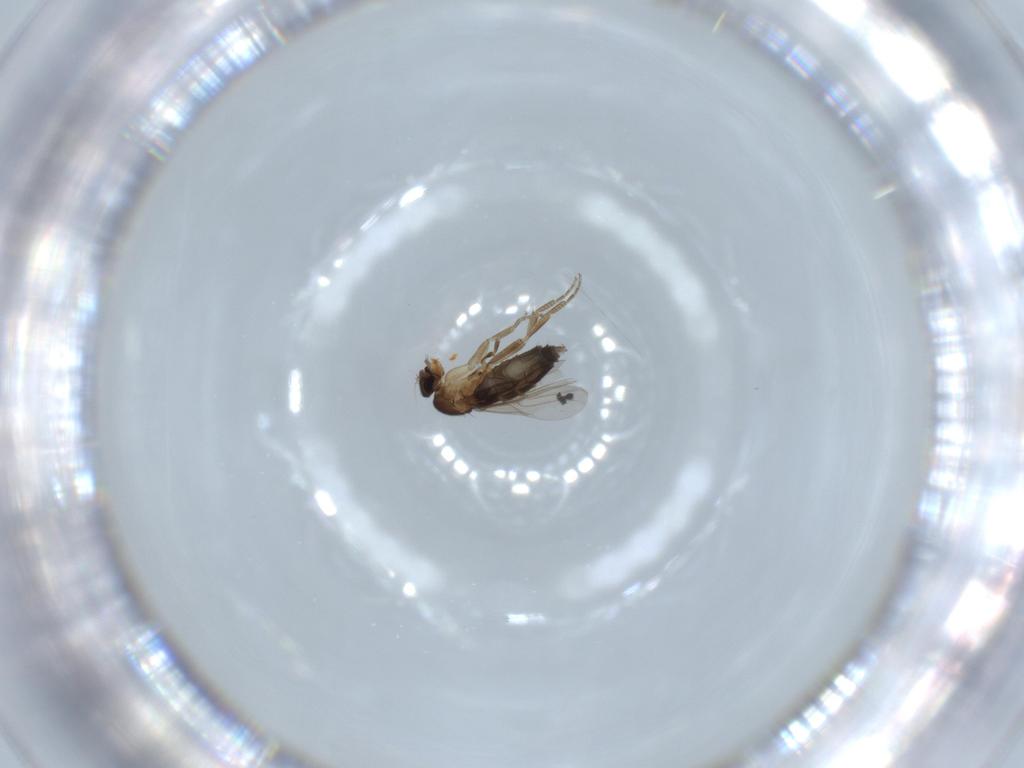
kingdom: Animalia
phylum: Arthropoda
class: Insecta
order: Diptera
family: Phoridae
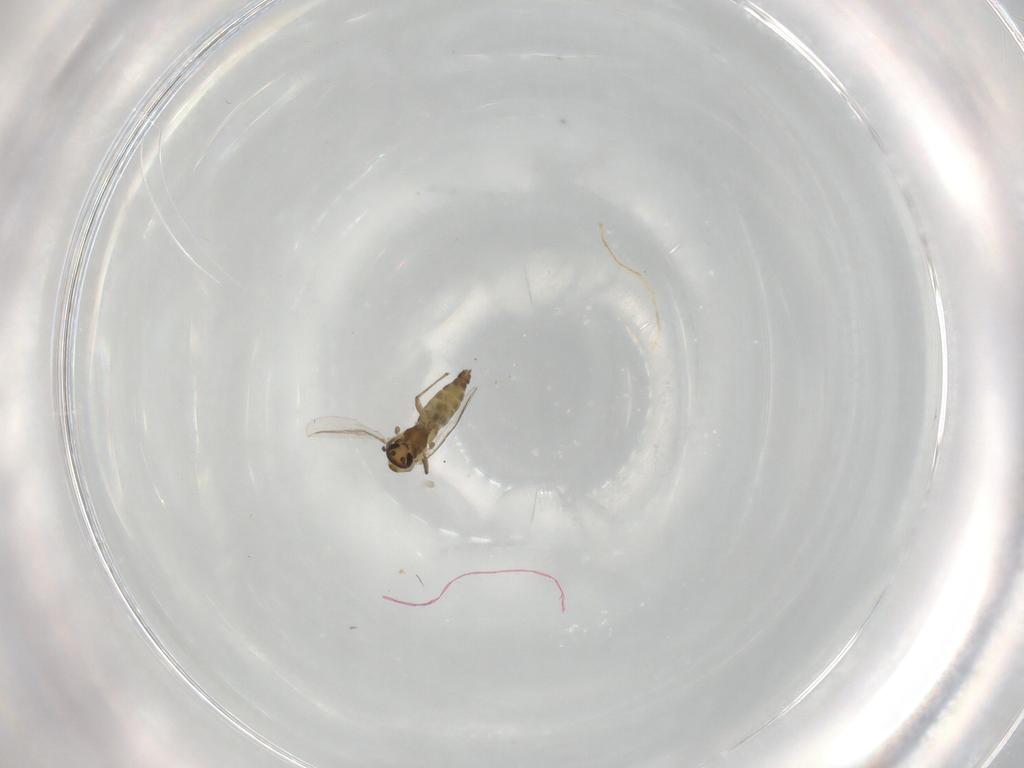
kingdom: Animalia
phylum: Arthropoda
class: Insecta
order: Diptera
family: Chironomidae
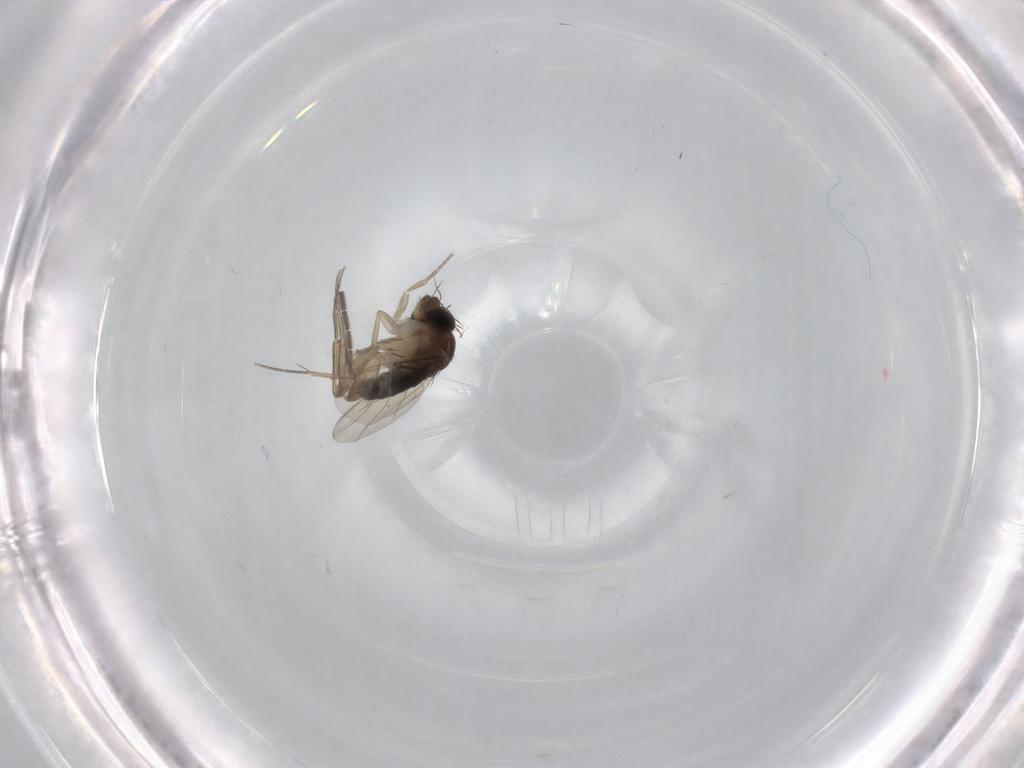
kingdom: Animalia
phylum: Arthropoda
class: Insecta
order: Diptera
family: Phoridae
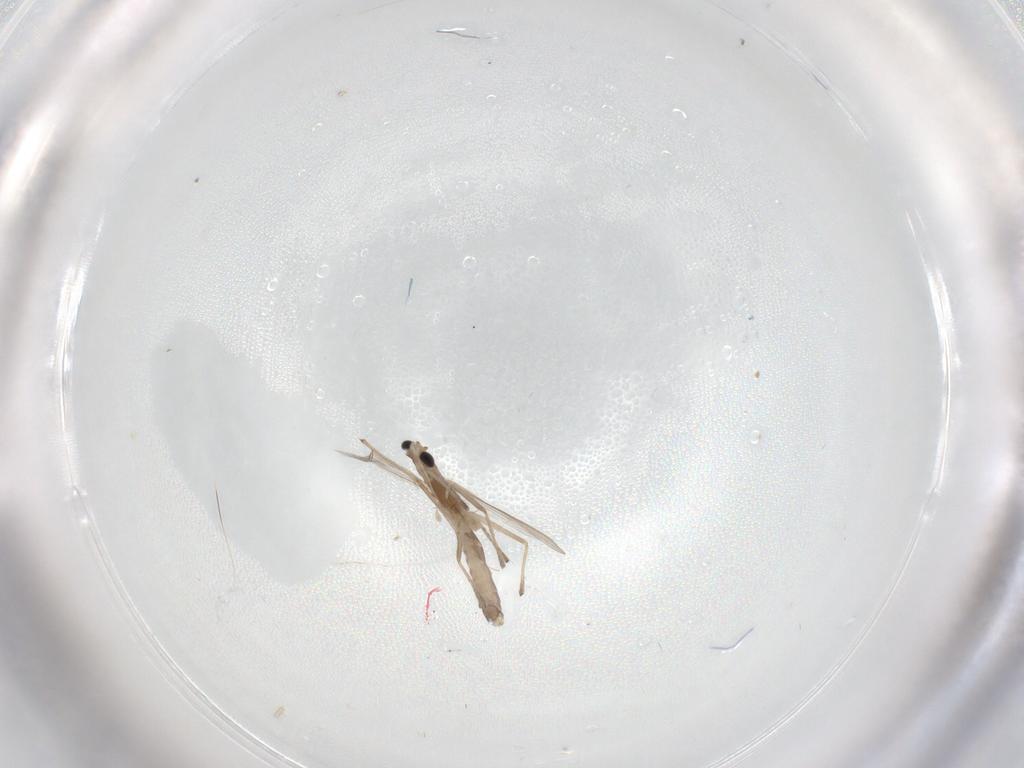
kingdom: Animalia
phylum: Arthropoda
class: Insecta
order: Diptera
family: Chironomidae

━━━━━━━━━━━━━━━━

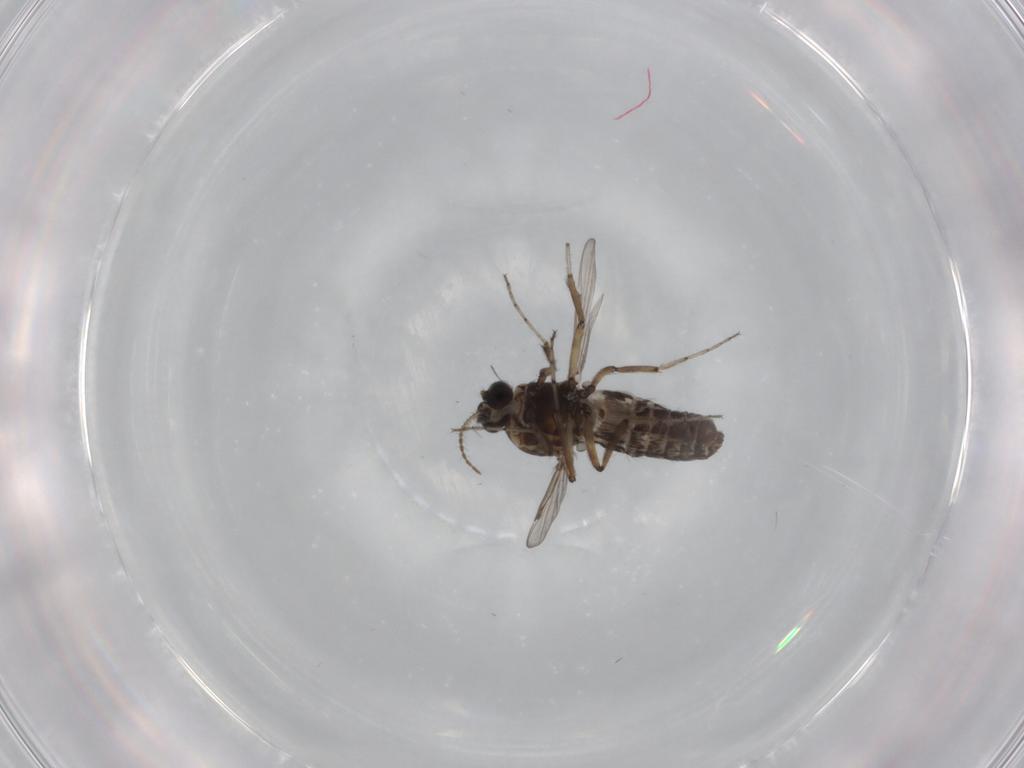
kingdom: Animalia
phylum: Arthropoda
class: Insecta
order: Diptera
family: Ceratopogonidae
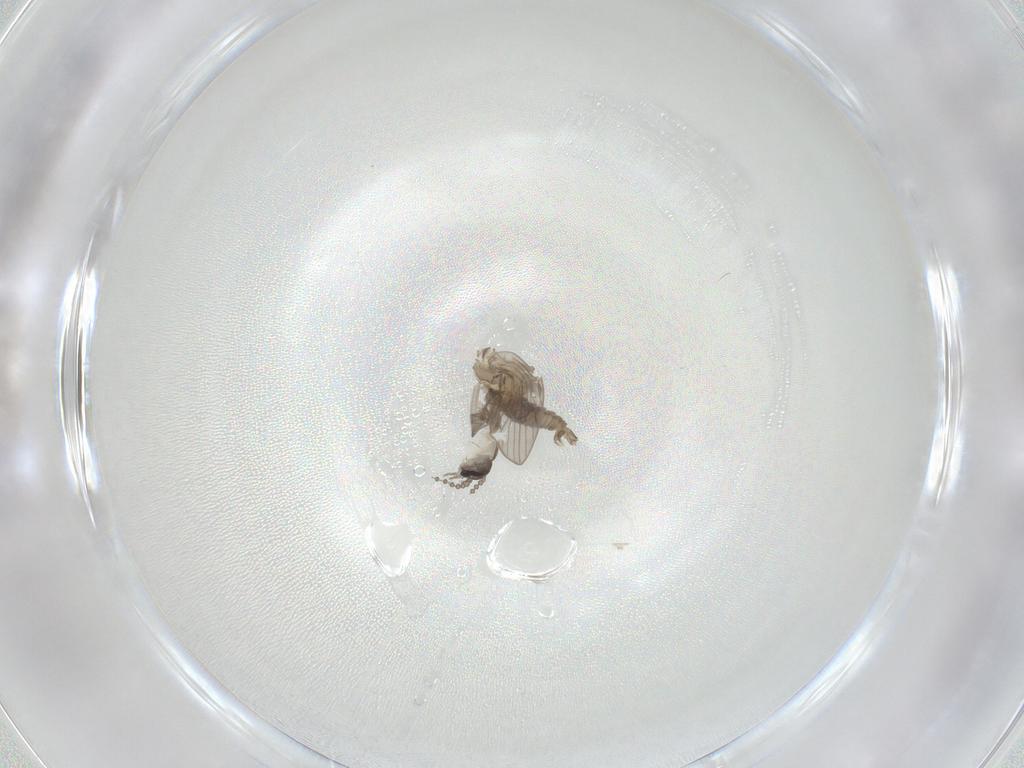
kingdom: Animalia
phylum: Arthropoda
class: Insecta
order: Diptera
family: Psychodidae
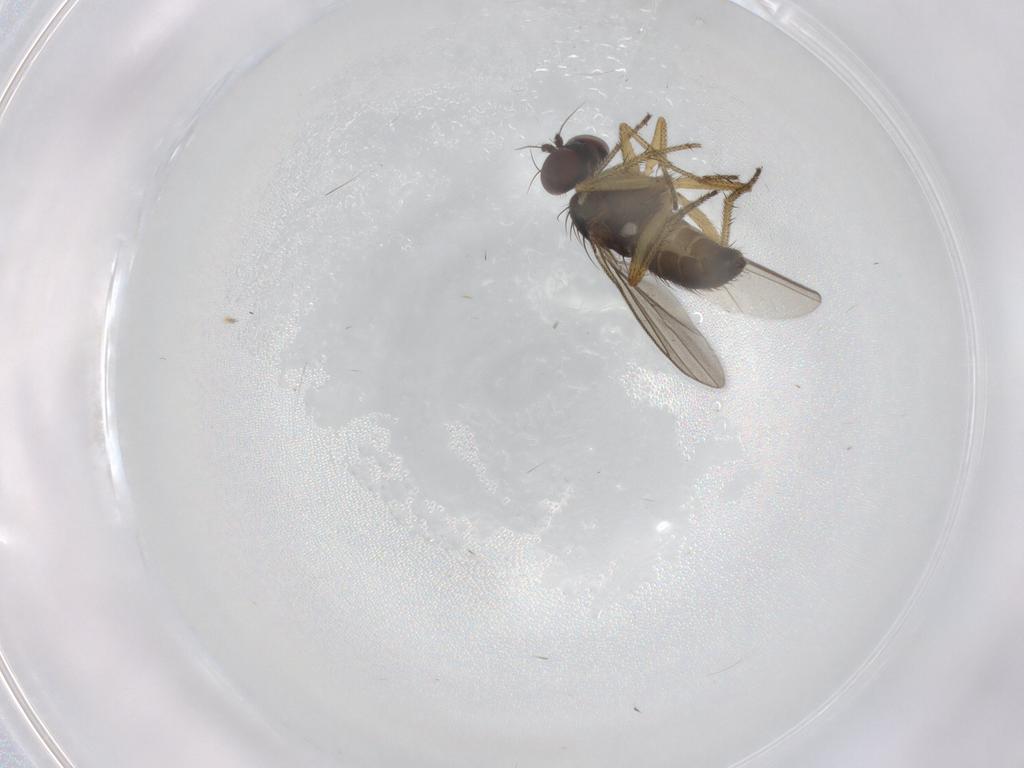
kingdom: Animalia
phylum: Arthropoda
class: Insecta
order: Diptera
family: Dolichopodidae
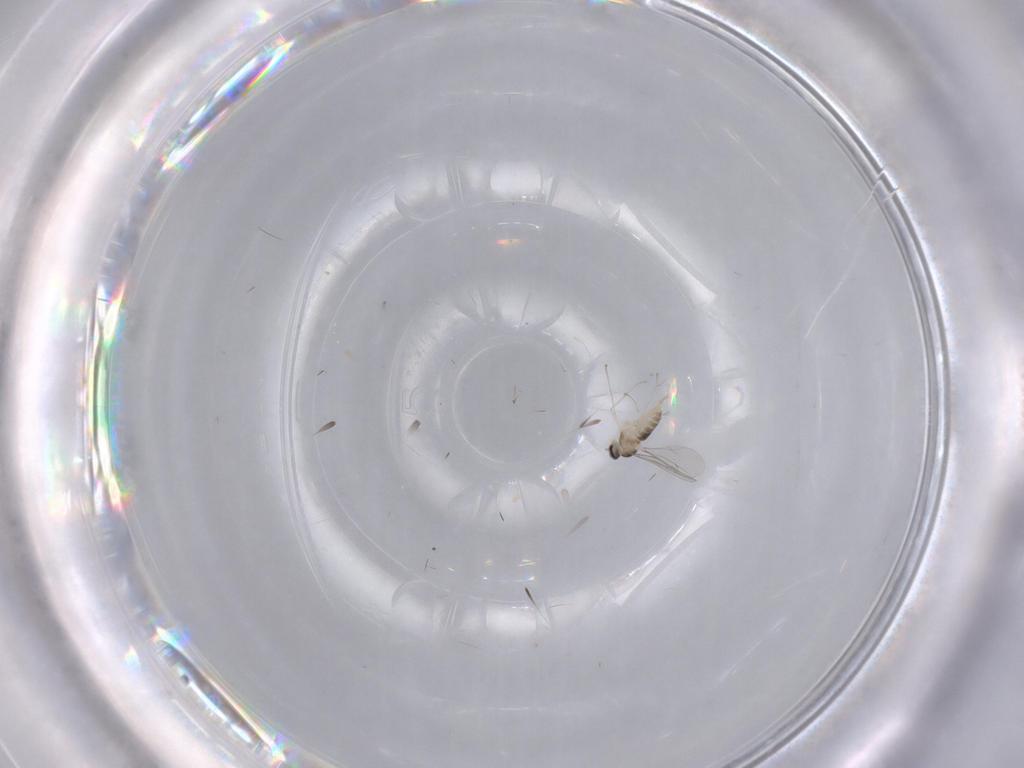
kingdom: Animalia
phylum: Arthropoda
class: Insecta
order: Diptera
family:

━━━━━━━━━━━━━━━━

__THE REQUEST__
Pick out every line in the rows above that contains the string "family", and copy each one. Case counts.

__SOLVED EXERCISE__
family: Phoridae
family: Chironomidae
family: Phoridae
family: Chironomidae
family: Ceratopogonidae
family: Psychodidae
family: Dolichopodidae
family:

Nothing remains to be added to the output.